▶ Document text:
§ §
Agreed I have been working obedience wile others are off in the distance giving bites who knows what might be going on near my car at a big event before we go on to the field.


----------



## Mike Lauer (Jul 26, 2009)

Gratz'
Looks like a good time had by all, sorry i missed it

Whats the story behind that fall?
That would scare me with some decoys 

That one decoy looks like the guy from the schz club in manchester


----------



## Katie Krall (Aug 29, 2009)

Timothy Stacy said:


> Sheldon's dogs obviously bites flesh on a regular basis in training. IDIOT!!!!
> Why even explain the shit for the 1 millionth time!!!
> It's pretty simple. Some people train to simply pass the sport and others train w/ the sport in mind but not simply for the sport aspect alone.
> ITS IN THE TRAINING MORON NOT THE EQUIPMENT


Actually, considering I live with both the dogs and know them very well, I'll be happy to assure you they do not bite flesh on a regular basis in training, but they are not equipment dependent either. It's fairly ridiculous to start attacking someone for making a comment when friendly discussion on the feelings toward dog sports is really what these threads are generally aimed toward. Getting so riled up over a simple post on the never-ending argument about 'sport dogs' and 'real dogs' makes you look like an over-sensitive drama fiend. Everyone should be aware by now that the feelings toward all these sports vary and you're going to get comments expressing those feelings whenever you open a thread. 

Congratulations Addie and James! The picture where she is in the air with teeth out is awesome. How much does she weigh and how tall does she stand? Have you owned males? And if you have, do you notice any extreme differences when it comes to training? I've jumping back and forth between getting a male and a female and I'd love to hear thoughts.


----------



## Timothy Stacy (Jan 29, 2009)

Lmaooooooooooooooooo


----------



## James Downey (Oct 27, 2008)
§ §
▶ Listed entries:
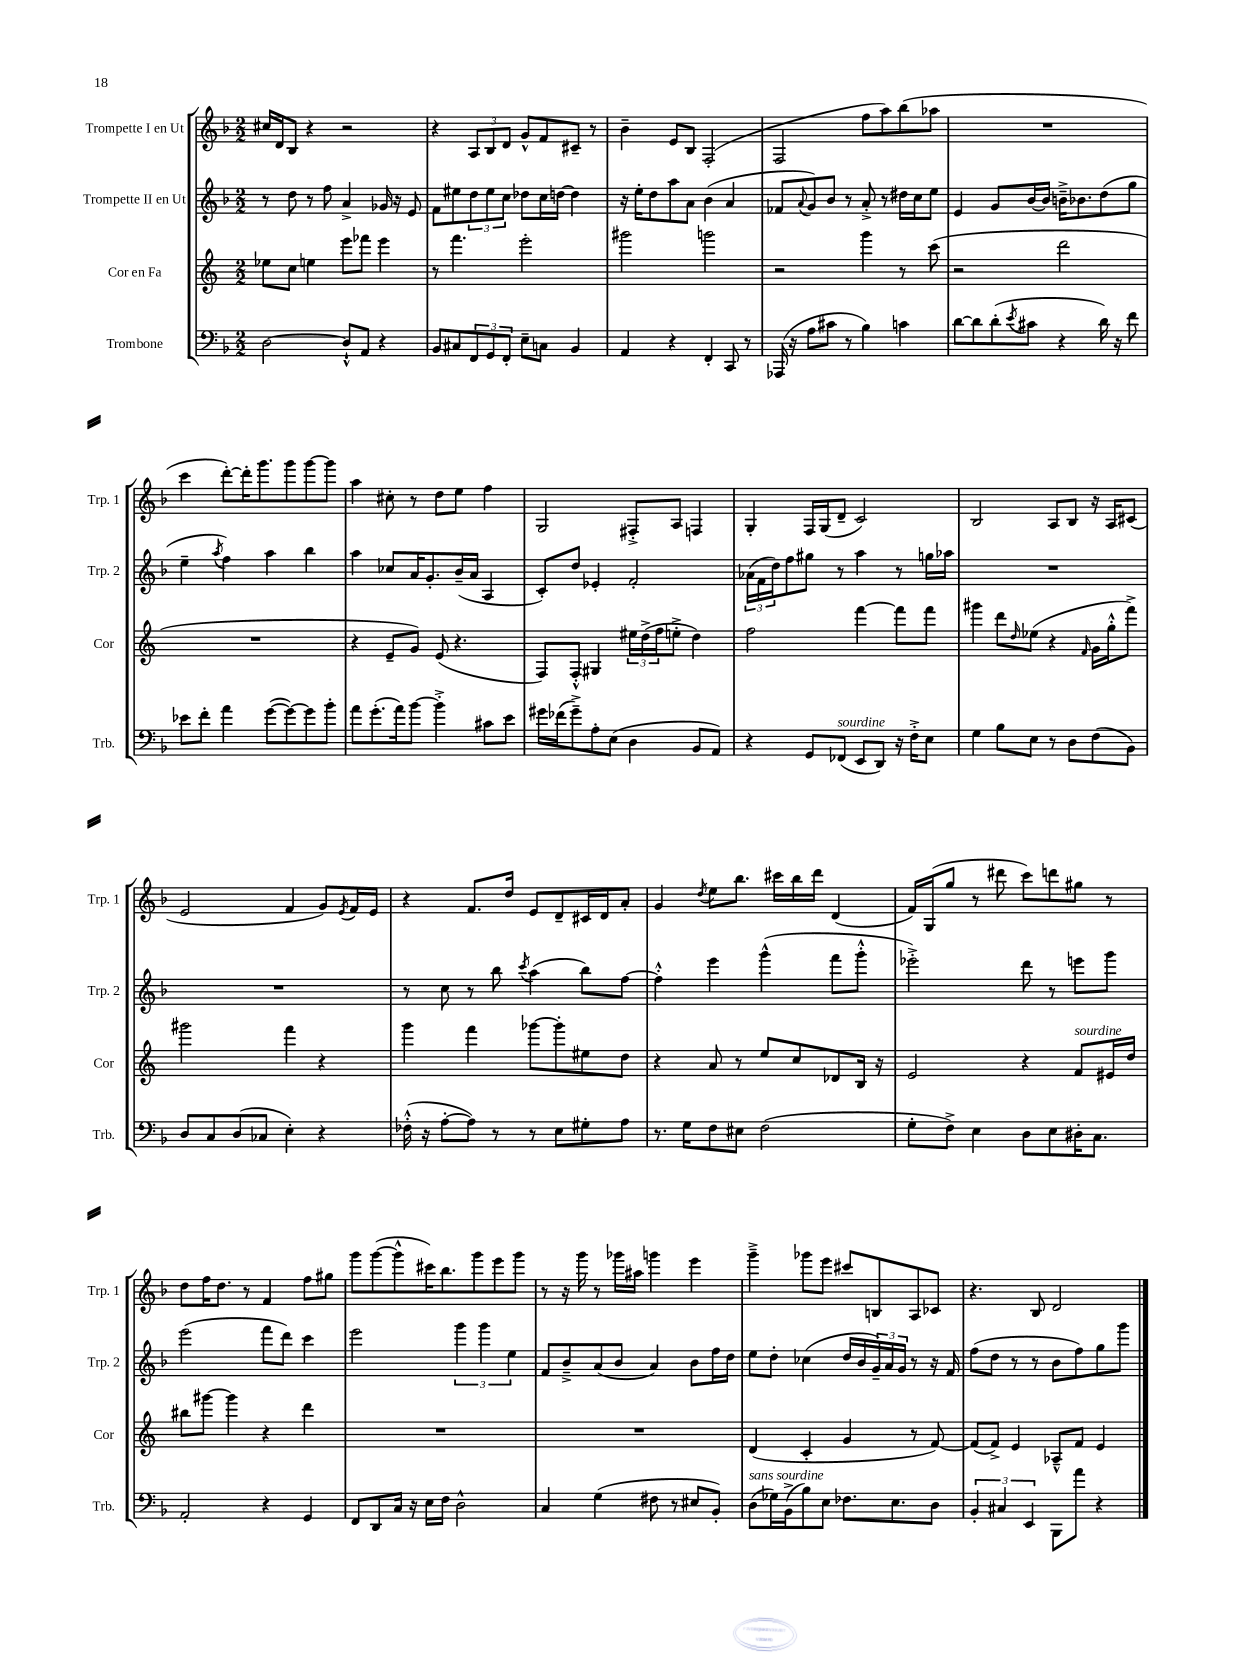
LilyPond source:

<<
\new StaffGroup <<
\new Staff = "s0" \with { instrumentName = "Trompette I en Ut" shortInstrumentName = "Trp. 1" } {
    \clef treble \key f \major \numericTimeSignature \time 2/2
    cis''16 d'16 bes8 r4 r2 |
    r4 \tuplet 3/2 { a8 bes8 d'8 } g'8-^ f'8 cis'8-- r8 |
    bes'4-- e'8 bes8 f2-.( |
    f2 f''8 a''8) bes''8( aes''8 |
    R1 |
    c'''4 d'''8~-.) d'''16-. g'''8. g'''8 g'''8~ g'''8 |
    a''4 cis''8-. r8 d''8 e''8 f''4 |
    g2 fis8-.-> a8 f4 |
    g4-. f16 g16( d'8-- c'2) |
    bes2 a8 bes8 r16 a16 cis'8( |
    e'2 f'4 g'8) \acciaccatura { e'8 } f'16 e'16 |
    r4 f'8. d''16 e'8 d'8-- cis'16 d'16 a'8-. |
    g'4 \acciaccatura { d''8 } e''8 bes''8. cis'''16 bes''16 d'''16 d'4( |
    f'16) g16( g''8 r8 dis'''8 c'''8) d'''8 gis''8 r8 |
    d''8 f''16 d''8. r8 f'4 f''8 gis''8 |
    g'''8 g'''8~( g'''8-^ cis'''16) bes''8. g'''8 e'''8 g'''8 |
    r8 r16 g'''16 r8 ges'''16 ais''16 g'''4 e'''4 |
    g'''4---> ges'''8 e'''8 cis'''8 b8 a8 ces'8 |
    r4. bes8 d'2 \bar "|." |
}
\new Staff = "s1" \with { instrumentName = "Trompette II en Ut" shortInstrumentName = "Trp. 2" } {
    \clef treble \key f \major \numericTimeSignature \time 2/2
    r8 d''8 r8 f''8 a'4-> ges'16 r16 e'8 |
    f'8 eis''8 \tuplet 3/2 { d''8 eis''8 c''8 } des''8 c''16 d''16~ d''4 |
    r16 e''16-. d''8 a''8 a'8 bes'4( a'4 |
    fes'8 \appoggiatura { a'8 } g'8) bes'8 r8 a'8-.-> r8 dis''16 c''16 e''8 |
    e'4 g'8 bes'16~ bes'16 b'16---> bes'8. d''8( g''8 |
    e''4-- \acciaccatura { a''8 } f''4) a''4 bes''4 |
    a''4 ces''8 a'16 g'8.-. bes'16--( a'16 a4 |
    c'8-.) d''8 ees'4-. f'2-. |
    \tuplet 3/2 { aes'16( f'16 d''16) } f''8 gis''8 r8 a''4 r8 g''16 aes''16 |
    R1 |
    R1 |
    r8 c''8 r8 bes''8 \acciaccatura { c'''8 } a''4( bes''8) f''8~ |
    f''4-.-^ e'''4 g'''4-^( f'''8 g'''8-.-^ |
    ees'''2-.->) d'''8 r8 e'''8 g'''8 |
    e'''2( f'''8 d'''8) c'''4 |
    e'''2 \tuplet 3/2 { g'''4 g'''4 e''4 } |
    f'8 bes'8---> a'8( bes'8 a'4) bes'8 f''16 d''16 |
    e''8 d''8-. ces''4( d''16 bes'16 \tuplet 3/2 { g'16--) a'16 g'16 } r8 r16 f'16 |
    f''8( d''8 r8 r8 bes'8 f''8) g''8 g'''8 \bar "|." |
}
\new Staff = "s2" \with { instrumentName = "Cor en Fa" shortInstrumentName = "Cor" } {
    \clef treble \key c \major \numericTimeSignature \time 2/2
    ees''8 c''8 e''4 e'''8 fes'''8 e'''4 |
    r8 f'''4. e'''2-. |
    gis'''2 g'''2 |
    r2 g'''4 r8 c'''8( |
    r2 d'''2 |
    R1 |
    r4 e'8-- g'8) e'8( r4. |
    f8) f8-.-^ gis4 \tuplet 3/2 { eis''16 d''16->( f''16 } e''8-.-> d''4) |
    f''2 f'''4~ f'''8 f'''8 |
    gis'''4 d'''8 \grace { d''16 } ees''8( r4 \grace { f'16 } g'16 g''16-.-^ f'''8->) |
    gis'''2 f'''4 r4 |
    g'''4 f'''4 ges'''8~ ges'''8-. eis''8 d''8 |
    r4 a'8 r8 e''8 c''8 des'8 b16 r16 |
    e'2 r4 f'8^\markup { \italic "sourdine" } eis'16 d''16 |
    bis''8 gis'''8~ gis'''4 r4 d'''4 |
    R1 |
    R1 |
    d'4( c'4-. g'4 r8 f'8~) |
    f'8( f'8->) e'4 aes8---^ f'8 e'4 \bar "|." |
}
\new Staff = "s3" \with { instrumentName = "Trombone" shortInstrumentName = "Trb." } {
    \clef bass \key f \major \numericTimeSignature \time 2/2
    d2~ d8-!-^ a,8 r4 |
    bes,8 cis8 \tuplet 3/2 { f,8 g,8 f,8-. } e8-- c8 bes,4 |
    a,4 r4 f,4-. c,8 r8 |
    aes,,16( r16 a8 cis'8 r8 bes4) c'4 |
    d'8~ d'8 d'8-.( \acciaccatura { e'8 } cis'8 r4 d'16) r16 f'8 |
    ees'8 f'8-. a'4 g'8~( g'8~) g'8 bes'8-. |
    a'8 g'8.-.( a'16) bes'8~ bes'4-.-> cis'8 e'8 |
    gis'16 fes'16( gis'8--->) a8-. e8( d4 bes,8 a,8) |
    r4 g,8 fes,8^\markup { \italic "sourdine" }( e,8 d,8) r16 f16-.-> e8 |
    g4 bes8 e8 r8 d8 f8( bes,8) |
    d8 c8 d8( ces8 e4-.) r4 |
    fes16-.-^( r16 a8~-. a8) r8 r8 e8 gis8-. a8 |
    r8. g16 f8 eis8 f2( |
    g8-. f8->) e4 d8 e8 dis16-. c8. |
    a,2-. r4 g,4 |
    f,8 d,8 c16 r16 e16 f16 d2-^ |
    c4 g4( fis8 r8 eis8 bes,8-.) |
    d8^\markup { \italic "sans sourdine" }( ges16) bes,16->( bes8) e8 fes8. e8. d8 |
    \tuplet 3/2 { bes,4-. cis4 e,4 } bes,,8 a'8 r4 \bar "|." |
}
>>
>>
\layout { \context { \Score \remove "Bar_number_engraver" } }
§ §
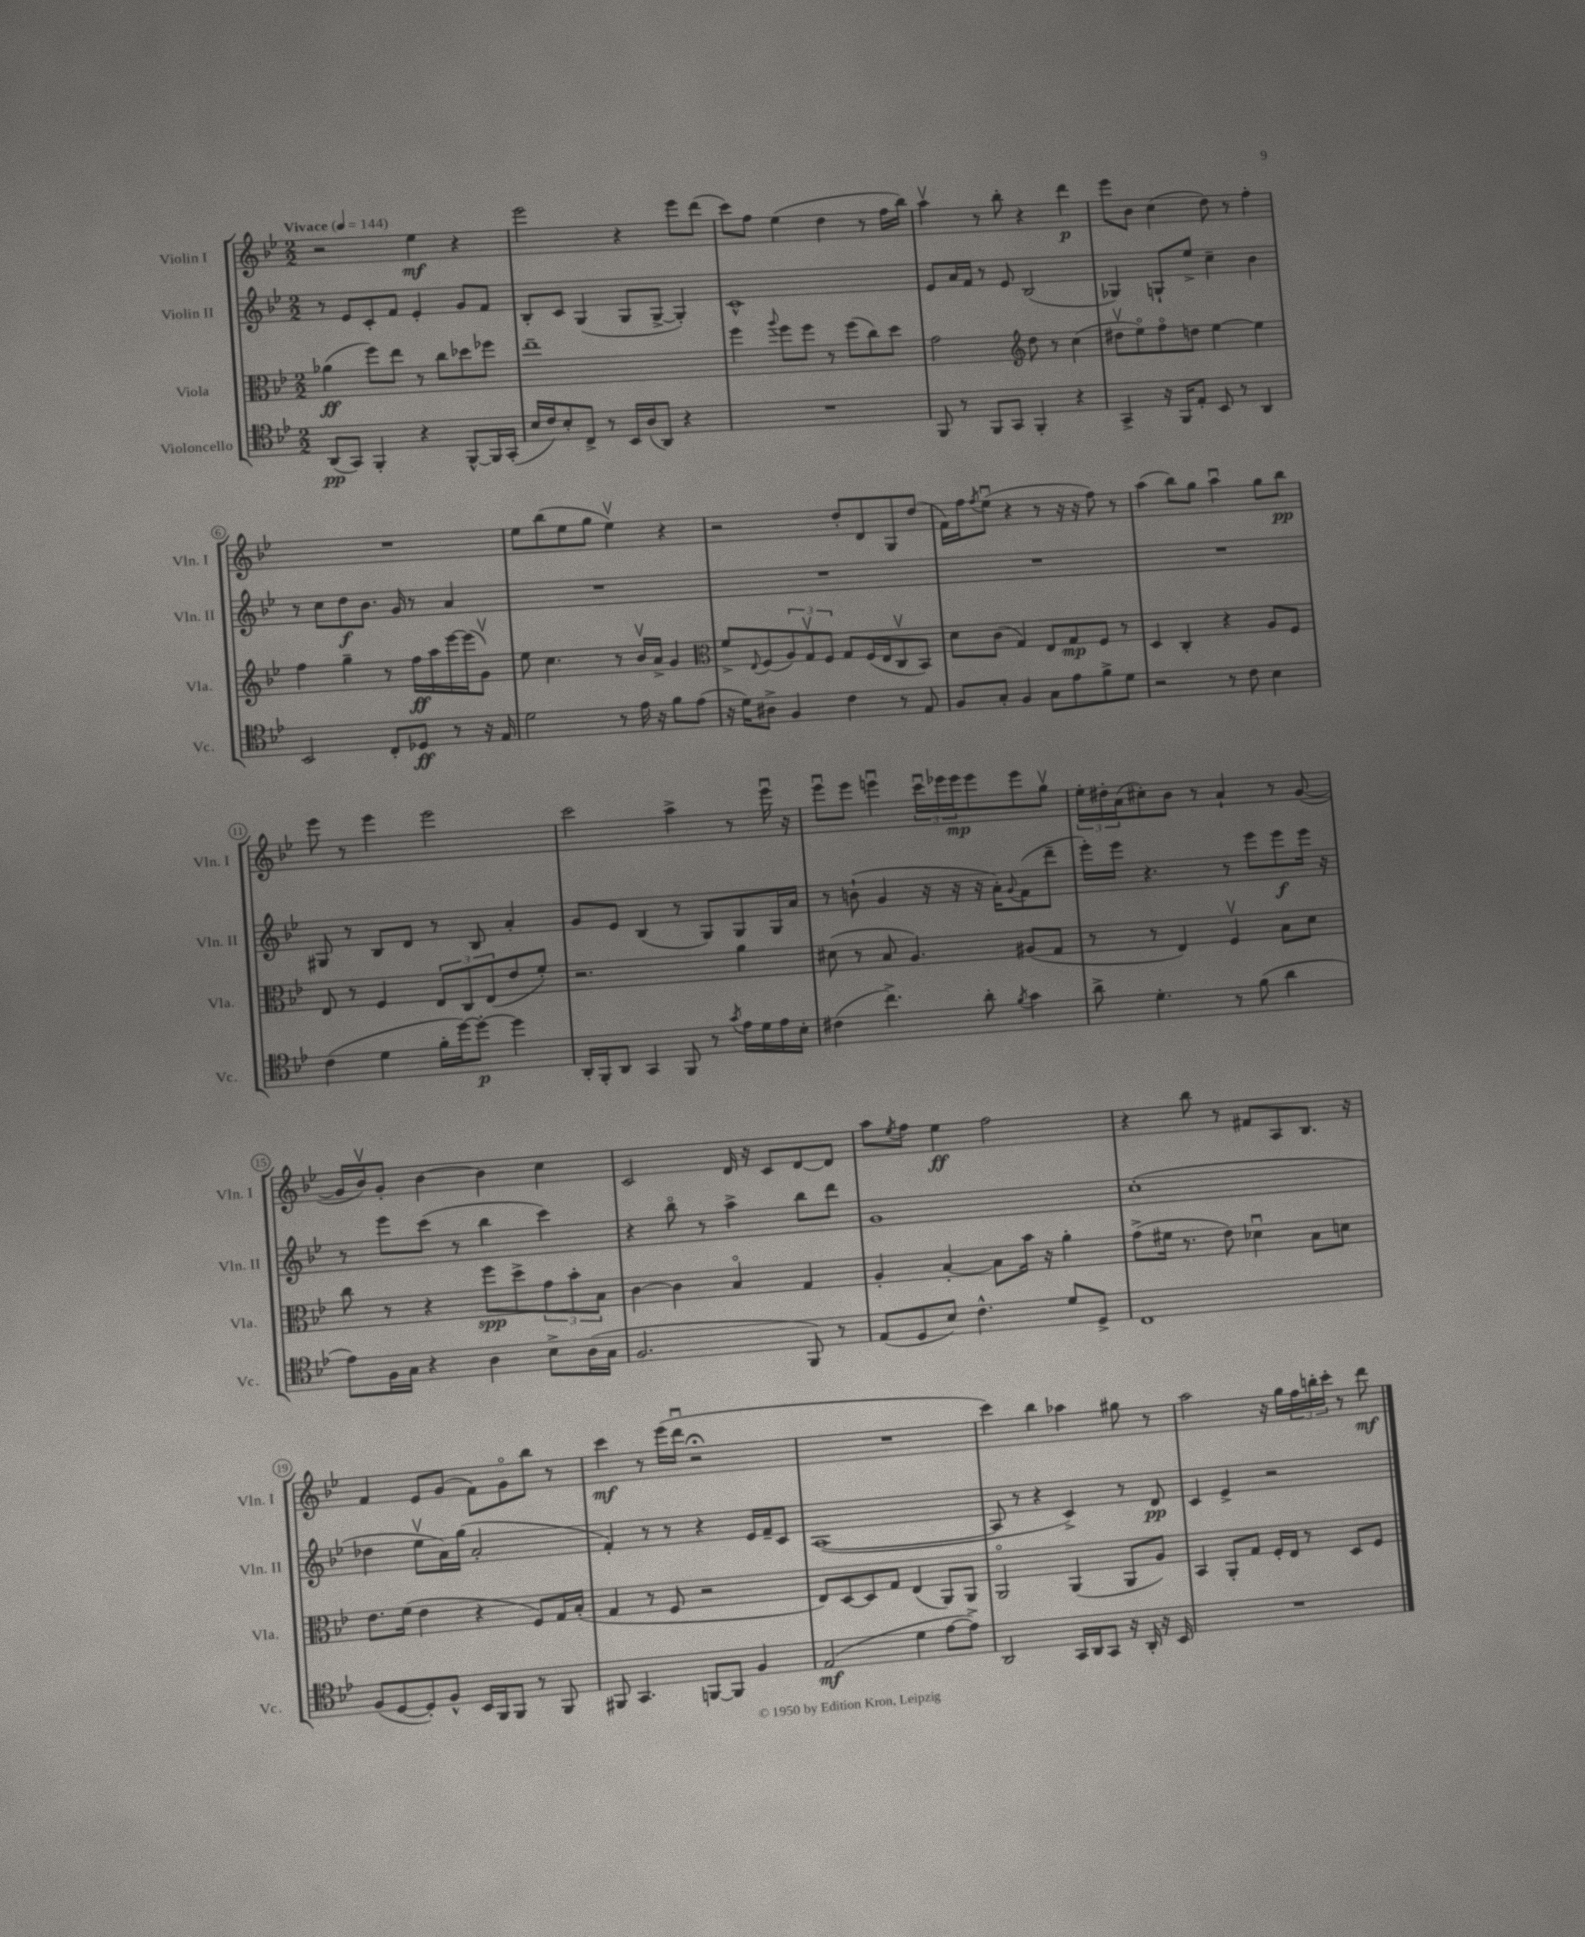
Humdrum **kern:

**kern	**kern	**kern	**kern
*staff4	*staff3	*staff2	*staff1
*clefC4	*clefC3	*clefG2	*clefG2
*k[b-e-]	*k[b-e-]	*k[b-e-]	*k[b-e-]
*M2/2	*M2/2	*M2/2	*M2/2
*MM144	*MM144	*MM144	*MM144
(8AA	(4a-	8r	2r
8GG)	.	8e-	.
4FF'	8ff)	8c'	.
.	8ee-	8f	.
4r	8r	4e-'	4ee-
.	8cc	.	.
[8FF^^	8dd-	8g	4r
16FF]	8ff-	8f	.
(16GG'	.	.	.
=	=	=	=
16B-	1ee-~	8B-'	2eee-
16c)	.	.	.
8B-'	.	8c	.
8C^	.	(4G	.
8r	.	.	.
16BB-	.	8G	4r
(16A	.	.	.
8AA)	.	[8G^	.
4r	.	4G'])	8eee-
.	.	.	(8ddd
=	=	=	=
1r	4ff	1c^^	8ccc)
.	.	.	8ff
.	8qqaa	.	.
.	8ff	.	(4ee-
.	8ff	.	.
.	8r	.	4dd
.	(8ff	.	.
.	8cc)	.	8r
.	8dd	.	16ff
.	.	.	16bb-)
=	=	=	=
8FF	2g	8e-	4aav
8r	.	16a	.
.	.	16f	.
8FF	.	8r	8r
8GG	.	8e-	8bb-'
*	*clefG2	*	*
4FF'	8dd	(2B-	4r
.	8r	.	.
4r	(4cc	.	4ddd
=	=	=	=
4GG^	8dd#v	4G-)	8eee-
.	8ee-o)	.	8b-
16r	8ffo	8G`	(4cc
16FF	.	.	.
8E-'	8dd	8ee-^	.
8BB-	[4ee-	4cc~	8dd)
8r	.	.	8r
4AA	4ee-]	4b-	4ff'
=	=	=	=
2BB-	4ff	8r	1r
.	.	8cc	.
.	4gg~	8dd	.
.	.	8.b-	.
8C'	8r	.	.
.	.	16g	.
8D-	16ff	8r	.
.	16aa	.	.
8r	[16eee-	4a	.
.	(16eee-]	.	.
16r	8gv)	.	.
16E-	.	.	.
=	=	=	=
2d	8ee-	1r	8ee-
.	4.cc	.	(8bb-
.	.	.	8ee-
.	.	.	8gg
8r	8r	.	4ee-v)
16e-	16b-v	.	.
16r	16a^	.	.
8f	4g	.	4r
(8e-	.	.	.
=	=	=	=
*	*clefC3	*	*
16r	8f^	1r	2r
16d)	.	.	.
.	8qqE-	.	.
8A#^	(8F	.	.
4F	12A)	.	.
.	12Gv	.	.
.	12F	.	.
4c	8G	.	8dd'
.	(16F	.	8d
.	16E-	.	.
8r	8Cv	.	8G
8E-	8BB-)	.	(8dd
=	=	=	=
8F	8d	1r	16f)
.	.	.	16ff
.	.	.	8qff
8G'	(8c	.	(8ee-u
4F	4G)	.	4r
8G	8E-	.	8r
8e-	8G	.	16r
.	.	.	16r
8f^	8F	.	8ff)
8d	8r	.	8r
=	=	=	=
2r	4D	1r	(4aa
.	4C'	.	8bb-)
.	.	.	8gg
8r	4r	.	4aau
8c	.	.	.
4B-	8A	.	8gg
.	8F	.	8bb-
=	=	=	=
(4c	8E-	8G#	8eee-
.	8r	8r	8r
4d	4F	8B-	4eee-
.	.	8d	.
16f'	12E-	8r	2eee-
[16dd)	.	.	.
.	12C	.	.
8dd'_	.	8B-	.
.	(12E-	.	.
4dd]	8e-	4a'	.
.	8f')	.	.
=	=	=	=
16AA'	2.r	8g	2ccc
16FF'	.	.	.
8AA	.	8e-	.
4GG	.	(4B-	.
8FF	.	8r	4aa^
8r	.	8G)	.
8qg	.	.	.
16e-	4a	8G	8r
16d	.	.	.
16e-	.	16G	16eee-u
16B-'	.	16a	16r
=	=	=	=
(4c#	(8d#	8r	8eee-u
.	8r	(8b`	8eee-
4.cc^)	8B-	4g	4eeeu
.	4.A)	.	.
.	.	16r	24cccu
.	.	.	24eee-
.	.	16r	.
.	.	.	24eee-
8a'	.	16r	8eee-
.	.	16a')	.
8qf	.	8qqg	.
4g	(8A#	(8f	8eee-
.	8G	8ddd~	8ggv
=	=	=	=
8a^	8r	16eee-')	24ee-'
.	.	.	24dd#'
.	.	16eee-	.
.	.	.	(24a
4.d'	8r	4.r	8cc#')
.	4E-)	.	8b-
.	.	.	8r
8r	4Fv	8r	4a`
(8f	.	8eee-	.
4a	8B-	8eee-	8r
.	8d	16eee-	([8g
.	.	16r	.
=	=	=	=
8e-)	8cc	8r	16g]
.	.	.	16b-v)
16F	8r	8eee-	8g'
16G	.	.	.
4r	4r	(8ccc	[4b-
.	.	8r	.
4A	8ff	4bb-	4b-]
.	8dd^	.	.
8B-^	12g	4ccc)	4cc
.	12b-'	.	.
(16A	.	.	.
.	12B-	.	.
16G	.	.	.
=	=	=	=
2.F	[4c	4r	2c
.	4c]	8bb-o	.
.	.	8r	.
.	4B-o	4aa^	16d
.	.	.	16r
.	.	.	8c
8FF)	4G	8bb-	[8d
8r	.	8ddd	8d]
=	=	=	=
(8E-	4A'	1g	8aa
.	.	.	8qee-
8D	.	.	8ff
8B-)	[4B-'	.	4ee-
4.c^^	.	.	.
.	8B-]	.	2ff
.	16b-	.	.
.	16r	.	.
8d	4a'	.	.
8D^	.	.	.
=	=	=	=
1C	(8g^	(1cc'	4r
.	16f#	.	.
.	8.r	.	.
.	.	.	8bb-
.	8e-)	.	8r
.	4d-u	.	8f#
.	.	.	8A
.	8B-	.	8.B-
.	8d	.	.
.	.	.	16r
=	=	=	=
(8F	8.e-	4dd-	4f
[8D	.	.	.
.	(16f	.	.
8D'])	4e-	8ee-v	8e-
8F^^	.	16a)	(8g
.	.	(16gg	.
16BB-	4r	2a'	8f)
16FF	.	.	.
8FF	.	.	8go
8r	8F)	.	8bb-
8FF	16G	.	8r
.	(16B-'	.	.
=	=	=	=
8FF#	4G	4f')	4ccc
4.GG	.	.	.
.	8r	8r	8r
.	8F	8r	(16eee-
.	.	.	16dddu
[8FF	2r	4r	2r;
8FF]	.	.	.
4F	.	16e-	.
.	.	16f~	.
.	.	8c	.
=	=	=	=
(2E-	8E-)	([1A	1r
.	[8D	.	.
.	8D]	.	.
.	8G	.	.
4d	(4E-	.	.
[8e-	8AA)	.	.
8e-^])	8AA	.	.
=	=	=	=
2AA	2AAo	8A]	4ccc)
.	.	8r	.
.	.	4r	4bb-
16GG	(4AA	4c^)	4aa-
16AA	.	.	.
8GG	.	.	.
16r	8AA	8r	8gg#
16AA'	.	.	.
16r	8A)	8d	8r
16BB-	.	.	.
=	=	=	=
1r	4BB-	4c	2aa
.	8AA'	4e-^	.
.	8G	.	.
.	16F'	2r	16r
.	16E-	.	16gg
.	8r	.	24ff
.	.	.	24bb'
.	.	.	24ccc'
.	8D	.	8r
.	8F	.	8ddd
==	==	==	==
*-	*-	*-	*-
§ §
▶ Short exercise: Pick up the forum thread on dog sports where it stops and keep writing it. The rows have nothing to do with this.

▶ Answer to the task:
Katie Krall said:


> Actually, considering I live with both the dogs and know them very well, I'll be happy to assure you they do not bite flesh on a regular basis in training, but they are not equipment dependent either. It's fairly ridiculous to start attacking someone for making a comment when friendly discussion on the feelings toward dog sports is really what these threads are generally aimed toward. Getting so riled up over a simple post on the never-ending argument about 'sport dogs' and 'real dogs' makes you look like an over-sensitive drama fiend. Everyone should be aware by now that the feelings toward all these sports vary and you're going to get comments expressing those feelings whenever you open a thread.
> 
> Congratulations Addie and James! The picture where she is in the air with teeth out is awesome. How much does she weigh and how tall does she stand? Have you owned males? And if you have, do you notice any extreme differences when it comes to training? I've jumping back and forth between getting a male and a female and I'd love to hear thoughts.


 
I have not owned a sport male. Addie is about 63lbs...and stands about 25 inches...give or take a few.

So, I am not really sure what the difference are. She's a bit senstive to me in the house...but you wouldn't think it if you see her train. She has a bit of a tough time settling in the house...always begging for attention...but she is getting better as she gets older.


----------



## James Downey (Oct 27, 2008)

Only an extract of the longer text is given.